--- Available records ---
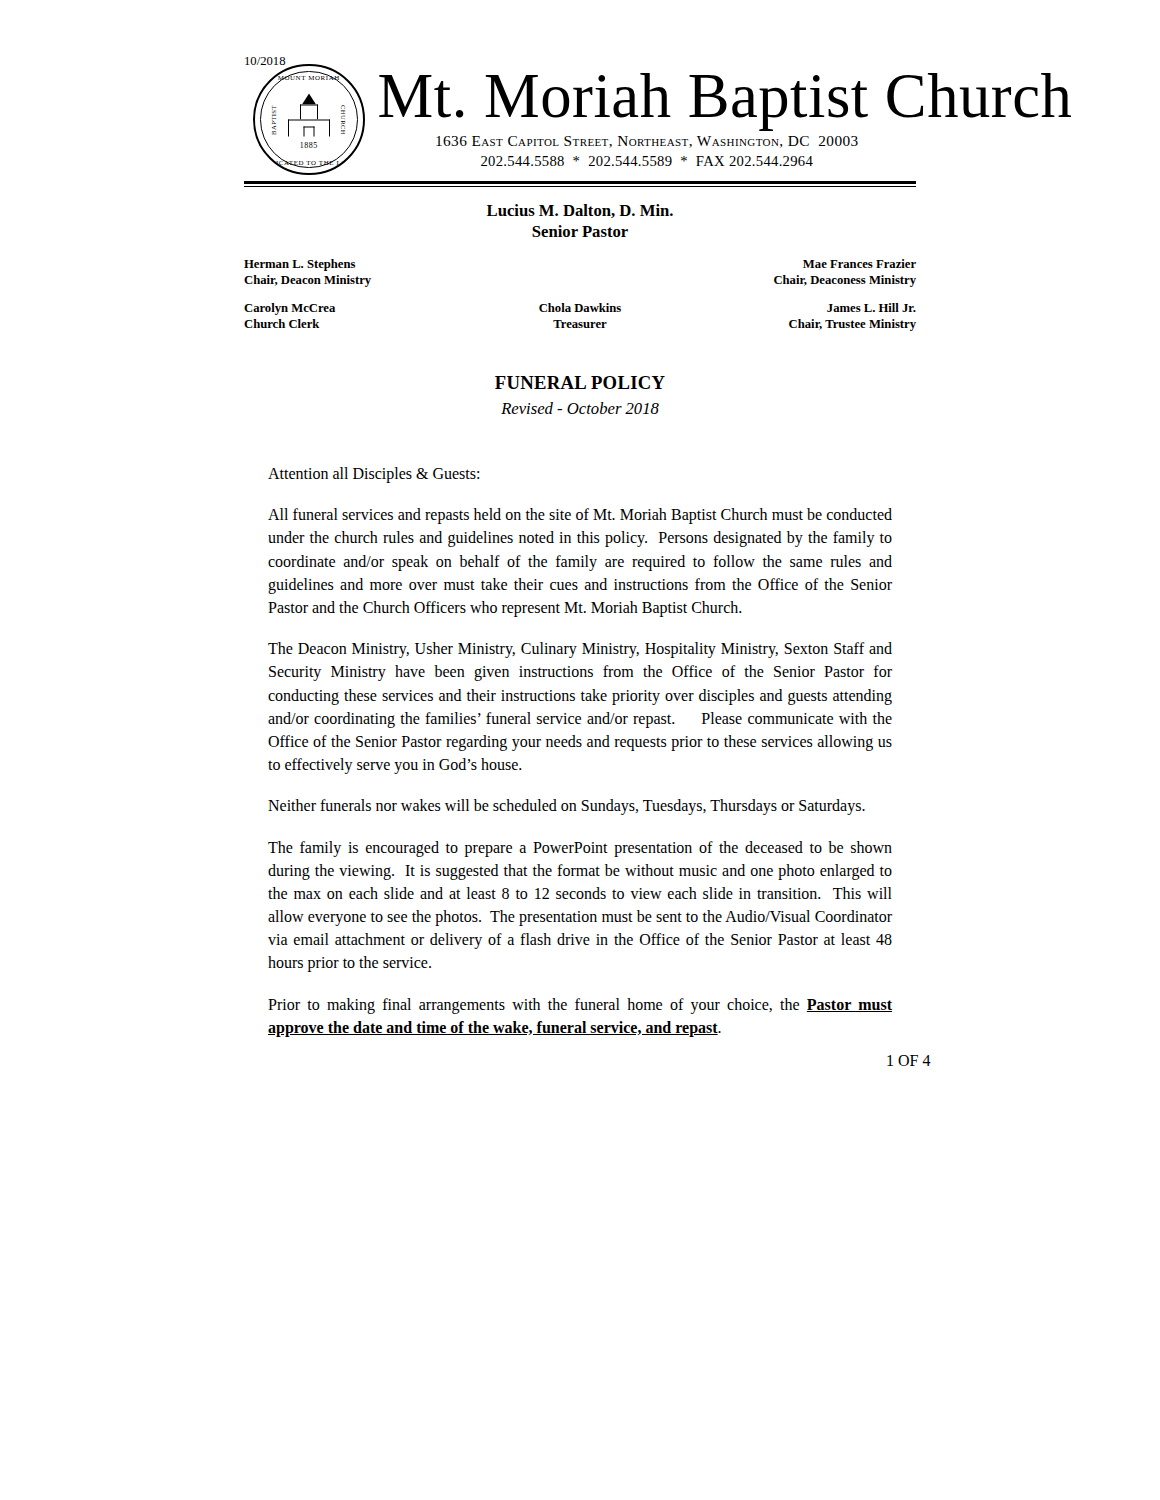10/2018
Mount Moriah
Baptist
Church
1885
Dedicated to the Lord
Mt. Moriah Baptist Church
1636 East Capitol Street, Northeast, Washington, DC 20003
202.544.5588 * 202.544.5589 * FAX 202.544.2964
Lucius M. Dalton, D. Min.
Senior Pastor
| Herman L. Stephens Chair, Deacon Ministry | | Mae Frances Frazier Chair, Deaconess Ministry |
| Carolyn McCrea Church Clerk | Chola Dawkins Treasurer | James L. Hill Jr. Chair, Trustee Ministry |
FUNERAL POLICY
Revised - October 2018
Attention all Disciples & Guests:
All funeral services and repasts held on the site of Mt. Moriah Baptist Church must be conducted under the church rules and guidelines noted in this policy. Persons designated by the family to coordinate and/or speak on behalf of the family are required to follow the same rules and guidelines and more over must take their cues and instructions from the Office of the Senior Pastor and the Church Officers who represent Mt. Moriah Baptist Church.
The Deacon Ministry, Usher Ministry, Culinary Ministry, Hospitality Ministry, Sexton Staff and Security Ministry have been given instructions from the Office of the Senior Pastor for conducting these services and their instructions take priority over disciples and guests attending and/or coordinating the families’ funeral service and/or repast. Please communicate with the Office of the Senior Pastor regarding your needs and requests prior to these services allowing us to effectively serve you in God’s house.
Neither funerals nor wakes will be scheduled on Sundays, Tuesdays, Thursdays or Saturdays.
The family is encouraged to prepare a PowerPoint presentation of the deceased to be shown during the viewing. It is suggested that the format be without music and one photo enlarged to the max on each slide and at least 8 to 12 seconds to view each slide in transition. This will allow everyone to see the photos. The presentation must be sent to the Audio/Visual Coordinator via email attachment or delivery of a flash drive in the Office of the Senior Pastor at least 48 hours prior to the service.
Prior to making final arrangements with the funeral home of your choice, the Pastor must approve the date and time of the wake, funeral service, and repast.
1 OF 4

--- What to work on ---
Output the material above verbatim but exclude each picture.

--- Final answer ---
10/2018
Mount Moriah
Baptist
Church
1885
Dedicated to the Lord
Mt. Moriah Baptist Church
1636 East Capitol Street, Northeast, Washington, DC 20003
202.544.5588 * 202.544.5589 * FAX 202.544.2964
Lucius M. Dalton, D. Min.
Senior Pastor
| Herman L. Stephens Chair, Deacon Ministry | | Mae Frances Frazier Chair, Deaconess Ministry |
| Carolyn McCrea Church Clerk | Chola Dawkins Treasurer | James L. Hill Jr. Chair, Trustee Ministry |
FUNERAL POLICY
Revised - October 2018
Attention all Disciples & Guests:
All funeral services and repasts held on the site of Mt. Moriah Baptist Church must be conducted under the church rules and guidelines noted in this policy. Persons designated by the family to coordinate and/or speak on behalf of the family are required to follow the same rules and guidelines and more over must take their cues and instructions from the Office of the Senior Pastor and the Church Officers who represent Mt. Moriah Baptist Church.
The Deacon Ministry, Usher Ministry, Culinary Ministry, Hospitality Ministry, Sexton Staff and Security Ministry have been given instructions from the Office of the Senior Pastor for conducting these services and their instructions take priority over disciples and guests attending and/or coordinating the families’ funeral service and/or repast. Please communicate with the Office of the Senior Pastor regarding your needs and requests prior to these services allowing us to effectively serve you in God’s house.
Neither funerals nor wakes will be scheduled on Sundays, Tuesdays, Thursdays or Saturdays.
The family is encouraged to prepare a PowerPoint presentation of the deceased to be shown during the viewing. It is suggested that the format be without music and one photo enlarged to the max on each slide and at least 8 to 12 seconds to view each slide in transition. This will allow everyone to see the photos. The presentation must be sent to the Audio/Visual Coordinator via email attachment or delivery of a flash drive in the Office of the Senior Pastor at least 48 hours prior to the service.
Prior to making final arrangements with the funeral home of your choice, the Pastor must approve the date and time of the wake, funeral service, and repast.
1 OF 4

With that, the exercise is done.